▶ **YOUR INSTRUCTIONS**: Locate the string "nödvändiga" throughout the material and copy every line in which it occurs.

========================================

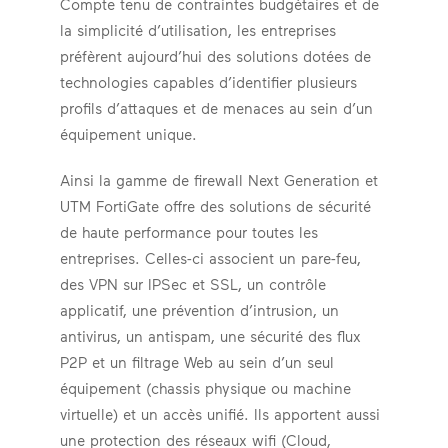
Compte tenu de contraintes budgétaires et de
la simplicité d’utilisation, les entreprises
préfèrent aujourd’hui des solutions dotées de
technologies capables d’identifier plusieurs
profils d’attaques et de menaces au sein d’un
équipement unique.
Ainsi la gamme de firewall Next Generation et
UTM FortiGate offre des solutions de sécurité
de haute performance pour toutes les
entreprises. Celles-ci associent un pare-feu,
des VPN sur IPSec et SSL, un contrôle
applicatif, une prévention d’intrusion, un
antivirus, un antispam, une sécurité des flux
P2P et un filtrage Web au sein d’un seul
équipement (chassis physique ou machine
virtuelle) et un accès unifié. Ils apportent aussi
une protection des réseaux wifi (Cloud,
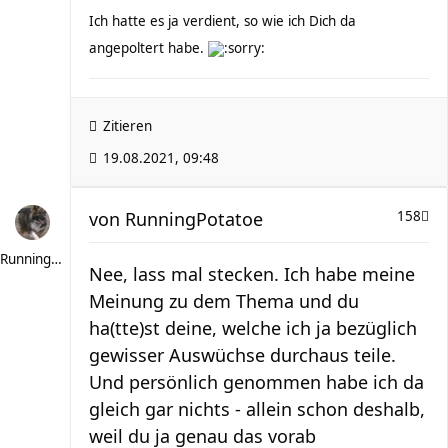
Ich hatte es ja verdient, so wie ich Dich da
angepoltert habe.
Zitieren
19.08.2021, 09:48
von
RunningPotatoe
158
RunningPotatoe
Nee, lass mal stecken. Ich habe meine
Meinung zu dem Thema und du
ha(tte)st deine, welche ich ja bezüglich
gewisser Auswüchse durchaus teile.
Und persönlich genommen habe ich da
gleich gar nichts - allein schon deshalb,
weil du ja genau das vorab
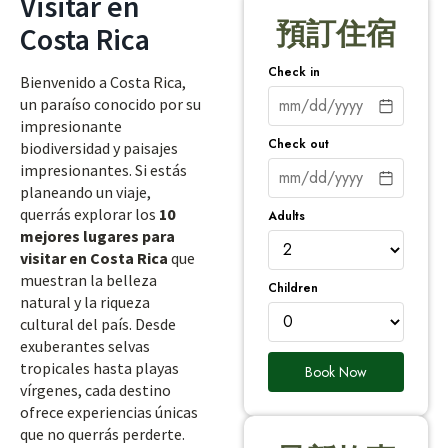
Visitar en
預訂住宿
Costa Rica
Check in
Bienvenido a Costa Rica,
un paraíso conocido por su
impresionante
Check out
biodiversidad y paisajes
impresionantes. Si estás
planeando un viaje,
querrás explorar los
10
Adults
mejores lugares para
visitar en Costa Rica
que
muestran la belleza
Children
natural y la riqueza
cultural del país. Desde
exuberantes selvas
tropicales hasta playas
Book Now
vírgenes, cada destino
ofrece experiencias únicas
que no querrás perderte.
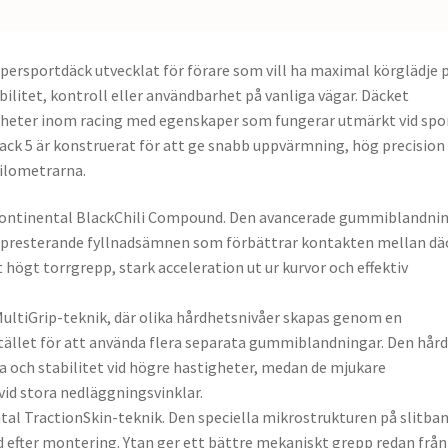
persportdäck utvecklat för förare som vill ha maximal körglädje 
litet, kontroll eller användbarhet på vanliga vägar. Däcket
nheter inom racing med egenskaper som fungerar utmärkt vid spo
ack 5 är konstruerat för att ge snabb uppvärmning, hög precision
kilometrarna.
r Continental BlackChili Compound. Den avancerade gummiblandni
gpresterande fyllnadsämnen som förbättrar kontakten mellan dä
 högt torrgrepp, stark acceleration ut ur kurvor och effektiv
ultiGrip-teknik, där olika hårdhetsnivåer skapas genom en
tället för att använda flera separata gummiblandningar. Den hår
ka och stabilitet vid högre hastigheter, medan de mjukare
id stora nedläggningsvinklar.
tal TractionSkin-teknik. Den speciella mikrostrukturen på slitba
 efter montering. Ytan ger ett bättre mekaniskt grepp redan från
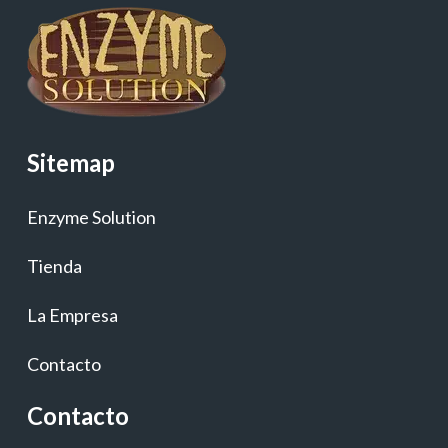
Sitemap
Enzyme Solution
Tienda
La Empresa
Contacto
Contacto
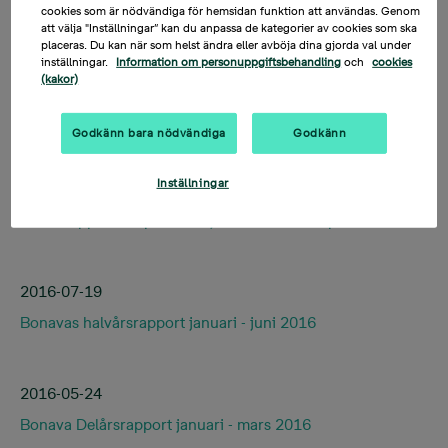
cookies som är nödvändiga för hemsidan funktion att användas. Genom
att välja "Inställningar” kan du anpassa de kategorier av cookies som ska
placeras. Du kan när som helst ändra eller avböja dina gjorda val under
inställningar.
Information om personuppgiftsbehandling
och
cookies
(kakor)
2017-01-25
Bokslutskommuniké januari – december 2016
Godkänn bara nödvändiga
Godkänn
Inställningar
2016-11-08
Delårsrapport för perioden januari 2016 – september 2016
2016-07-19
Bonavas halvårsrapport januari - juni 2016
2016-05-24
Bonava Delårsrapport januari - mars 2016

========================================

▶ **REPLY**:
cookies som är nödvändiga för hemsidan funktion att användas. Genom
Godkänn bara nödvändiga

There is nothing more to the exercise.